[Transcribed page contents]
---*---

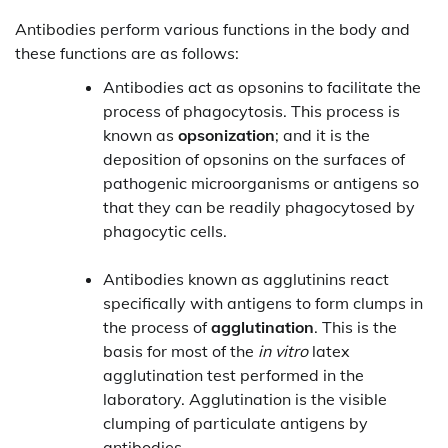
Antibodies perform various functions in the body and
these functions are as follows:
Antibodies act as opsonins to facilitate the
process of phagocytosis. This process is
known as
opsonization
; and it is the
deposition of opsonins on the surfaces of
pathogenic microorganisms or antigens so
that they can be readily phagocytosed by
phagocytic cells.
Antibodies known as agglutinins react
specifically with antigens to form clumps in
the process of
agglutination
. This is the
basis for most of the
in vitro
latex
agglutination test performed in the
laboratory. Agglutination is the visible
clumping of particulate antigens by
antibodies.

---*---

[Task prompt]
Please determine how many lines of the records above contain "process", and state that number only.

[Result of this exercise]
2